Click the Objects tab.
In the navigation pane, select PKI > Certificate Access Control.
Click Create.
Figure-10 Certificate Access Control page
On the Create Certificate Access Control Policy page, configure the policy name.
Figure-11 Configuring the policy name
Click Create.
On the Create Rule page, configure the action of the rule as permit or deny.
Figure-12 Creating a rule

Click Create to configure certificate attribute filters.

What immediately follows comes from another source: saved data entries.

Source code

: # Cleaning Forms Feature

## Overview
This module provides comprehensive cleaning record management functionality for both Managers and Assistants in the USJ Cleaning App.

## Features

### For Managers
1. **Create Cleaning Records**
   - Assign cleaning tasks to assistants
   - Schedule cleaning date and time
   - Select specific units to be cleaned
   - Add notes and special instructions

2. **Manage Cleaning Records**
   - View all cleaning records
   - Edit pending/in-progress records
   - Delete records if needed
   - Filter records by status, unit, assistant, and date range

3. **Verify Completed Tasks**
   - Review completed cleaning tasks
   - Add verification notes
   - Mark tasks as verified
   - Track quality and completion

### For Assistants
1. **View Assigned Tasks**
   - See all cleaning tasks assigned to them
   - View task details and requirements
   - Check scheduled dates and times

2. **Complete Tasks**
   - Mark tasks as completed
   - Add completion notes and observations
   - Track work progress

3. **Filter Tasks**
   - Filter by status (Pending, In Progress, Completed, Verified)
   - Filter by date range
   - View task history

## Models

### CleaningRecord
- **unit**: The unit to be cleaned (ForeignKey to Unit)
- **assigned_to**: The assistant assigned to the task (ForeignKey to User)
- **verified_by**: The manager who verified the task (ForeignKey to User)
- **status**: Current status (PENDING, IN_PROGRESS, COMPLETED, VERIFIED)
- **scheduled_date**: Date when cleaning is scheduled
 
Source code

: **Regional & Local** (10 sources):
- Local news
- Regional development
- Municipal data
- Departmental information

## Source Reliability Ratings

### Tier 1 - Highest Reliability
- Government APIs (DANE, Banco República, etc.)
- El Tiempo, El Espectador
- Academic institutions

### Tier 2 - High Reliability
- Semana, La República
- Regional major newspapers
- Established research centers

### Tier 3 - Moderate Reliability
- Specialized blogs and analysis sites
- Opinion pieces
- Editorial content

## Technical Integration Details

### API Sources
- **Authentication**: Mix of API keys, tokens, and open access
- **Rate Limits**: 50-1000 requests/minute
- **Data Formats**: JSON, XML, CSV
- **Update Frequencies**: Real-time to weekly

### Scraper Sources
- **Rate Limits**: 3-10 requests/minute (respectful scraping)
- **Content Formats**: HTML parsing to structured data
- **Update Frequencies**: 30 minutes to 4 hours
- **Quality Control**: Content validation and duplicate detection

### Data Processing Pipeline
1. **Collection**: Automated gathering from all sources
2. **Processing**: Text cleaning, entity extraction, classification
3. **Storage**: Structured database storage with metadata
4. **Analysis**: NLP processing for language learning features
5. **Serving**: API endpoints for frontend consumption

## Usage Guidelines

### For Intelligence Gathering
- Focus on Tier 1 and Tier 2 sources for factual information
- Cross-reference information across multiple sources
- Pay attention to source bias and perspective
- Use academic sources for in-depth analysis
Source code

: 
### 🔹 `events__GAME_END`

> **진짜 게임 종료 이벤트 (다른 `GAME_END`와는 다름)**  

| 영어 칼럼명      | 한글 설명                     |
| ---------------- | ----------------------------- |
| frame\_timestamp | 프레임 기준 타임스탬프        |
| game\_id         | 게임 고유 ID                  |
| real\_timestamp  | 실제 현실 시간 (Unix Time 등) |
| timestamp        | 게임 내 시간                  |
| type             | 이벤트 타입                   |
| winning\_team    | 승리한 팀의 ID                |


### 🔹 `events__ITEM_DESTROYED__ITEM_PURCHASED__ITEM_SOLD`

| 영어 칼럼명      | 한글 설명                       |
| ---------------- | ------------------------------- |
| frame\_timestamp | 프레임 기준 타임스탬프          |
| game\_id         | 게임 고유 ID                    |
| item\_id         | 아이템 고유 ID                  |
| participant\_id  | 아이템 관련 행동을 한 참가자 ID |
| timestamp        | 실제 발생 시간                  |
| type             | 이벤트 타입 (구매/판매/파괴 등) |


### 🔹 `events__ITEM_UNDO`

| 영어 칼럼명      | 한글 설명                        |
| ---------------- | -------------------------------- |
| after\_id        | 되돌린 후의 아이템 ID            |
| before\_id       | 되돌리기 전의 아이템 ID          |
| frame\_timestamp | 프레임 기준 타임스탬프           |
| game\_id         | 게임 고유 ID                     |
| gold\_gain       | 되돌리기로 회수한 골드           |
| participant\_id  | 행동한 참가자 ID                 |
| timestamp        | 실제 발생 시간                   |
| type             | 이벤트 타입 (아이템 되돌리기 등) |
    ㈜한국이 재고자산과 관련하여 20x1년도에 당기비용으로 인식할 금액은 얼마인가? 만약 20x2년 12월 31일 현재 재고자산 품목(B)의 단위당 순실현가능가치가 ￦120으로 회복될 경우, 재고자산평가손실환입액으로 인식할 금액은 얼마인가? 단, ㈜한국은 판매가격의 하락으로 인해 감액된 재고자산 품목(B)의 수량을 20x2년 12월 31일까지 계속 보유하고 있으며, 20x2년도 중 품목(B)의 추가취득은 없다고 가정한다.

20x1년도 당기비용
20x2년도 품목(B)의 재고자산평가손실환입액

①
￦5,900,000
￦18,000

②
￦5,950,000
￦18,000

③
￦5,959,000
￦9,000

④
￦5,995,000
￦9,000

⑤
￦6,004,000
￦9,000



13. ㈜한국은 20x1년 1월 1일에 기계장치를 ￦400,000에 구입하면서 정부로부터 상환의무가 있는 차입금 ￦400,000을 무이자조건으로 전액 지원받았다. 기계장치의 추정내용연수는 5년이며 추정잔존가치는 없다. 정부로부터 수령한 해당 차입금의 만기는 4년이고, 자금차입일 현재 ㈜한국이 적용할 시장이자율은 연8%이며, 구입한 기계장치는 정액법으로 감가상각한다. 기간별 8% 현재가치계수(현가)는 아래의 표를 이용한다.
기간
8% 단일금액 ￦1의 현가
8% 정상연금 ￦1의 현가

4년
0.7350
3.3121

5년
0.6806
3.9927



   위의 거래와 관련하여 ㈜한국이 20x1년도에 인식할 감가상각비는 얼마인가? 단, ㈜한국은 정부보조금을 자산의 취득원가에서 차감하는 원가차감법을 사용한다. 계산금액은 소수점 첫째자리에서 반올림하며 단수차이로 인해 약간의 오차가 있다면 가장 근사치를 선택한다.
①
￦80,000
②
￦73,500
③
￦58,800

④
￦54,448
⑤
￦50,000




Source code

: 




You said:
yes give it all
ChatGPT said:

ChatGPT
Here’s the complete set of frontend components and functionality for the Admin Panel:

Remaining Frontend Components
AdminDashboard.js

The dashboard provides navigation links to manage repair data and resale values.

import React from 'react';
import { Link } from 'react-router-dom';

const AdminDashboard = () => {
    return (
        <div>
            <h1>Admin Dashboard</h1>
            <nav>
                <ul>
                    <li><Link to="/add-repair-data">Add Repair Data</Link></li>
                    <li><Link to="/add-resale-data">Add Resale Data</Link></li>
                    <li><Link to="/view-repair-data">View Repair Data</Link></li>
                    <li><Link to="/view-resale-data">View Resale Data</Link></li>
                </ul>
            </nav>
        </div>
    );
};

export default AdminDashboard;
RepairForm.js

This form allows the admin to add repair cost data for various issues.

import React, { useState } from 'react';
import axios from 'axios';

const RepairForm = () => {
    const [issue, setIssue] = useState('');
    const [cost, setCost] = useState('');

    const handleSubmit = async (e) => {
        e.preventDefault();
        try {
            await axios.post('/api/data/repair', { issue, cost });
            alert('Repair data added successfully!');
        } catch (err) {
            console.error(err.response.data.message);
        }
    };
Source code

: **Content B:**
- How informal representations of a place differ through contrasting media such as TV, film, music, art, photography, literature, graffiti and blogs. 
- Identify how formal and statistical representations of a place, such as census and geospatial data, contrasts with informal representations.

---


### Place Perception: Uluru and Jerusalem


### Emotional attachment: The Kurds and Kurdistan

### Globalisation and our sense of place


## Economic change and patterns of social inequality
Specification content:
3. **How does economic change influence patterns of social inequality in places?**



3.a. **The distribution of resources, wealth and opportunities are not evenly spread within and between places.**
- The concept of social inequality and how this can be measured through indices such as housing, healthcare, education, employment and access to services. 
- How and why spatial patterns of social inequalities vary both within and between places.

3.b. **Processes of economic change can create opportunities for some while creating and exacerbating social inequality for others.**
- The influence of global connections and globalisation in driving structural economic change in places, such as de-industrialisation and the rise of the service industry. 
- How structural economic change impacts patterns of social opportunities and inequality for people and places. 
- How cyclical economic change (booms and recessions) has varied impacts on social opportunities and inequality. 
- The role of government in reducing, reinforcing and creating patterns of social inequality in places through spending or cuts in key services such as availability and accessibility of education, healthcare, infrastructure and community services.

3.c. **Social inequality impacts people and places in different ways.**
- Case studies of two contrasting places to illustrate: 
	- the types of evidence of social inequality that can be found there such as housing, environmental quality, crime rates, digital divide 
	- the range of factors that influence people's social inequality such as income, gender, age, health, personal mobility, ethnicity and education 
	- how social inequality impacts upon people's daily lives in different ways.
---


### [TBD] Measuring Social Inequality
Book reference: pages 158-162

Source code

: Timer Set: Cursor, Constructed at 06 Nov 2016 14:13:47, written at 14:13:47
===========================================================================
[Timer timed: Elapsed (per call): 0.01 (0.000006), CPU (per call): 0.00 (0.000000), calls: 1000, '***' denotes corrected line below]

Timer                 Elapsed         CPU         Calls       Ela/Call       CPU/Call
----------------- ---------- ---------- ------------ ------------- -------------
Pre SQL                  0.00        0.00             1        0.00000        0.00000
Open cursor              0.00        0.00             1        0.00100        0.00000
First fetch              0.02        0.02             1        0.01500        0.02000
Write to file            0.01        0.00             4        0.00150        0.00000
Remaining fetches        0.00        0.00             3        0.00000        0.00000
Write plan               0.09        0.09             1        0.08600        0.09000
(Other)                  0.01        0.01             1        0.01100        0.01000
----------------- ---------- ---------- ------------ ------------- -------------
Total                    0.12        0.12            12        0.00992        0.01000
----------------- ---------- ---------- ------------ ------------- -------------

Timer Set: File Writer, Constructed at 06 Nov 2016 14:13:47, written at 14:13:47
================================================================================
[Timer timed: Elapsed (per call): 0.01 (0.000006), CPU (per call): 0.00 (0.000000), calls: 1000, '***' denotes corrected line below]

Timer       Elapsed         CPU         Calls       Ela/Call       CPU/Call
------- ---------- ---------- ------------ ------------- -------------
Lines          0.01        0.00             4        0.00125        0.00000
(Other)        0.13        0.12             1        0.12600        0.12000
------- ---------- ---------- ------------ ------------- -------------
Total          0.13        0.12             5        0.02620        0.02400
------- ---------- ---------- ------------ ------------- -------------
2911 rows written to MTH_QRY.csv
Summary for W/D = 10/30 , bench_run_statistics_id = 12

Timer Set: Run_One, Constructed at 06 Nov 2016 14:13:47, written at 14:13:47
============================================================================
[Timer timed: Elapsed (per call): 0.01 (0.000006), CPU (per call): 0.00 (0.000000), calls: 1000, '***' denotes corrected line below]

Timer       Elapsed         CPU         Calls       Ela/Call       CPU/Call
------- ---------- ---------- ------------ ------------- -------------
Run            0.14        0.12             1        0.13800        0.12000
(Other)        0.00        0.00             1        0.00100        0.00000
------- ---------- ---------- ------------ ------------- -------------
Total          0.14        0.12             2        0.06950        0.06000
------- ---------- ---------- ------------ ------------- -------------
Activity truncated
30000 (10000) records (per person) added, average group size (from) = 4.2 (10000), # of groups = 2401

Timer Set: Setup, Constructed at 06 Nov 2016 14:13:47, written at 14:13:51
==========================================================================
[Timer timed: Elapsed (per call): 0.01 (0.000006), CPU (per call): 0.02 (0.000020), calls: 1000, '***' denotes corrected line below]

Figure-13 Configuring certificate attribute filters

Table-5 Certificate attribute filter configuration items

Item	Description
Attribute field	Field of a certificate, which can be: Alternative subject name. Issuer name. Certificate subject name.
Operator	Operator (matching condition) for the certificate attribute. Values include: Ctn—Contain. Equ—Equal. Nctn—Not contain. Nequ—Not equal.
Attribute name	Name of the certificate attribute: DN FQDN IP
Value	Value of the certificate attribute. Assume that an attribute filter specifies the attribute field as the Certificate subject name, the operator as Ctn (contain), the attribute name as DN, and the value as ab. If the value of the DN attribute in the subject name of a certificate contains ab, the certificate matches the attribute filter.

Click OK to complete the attribute filter configuration.
Click OK to complete the rule configuration.
Click OK to complete configuration for the certificate access control policy.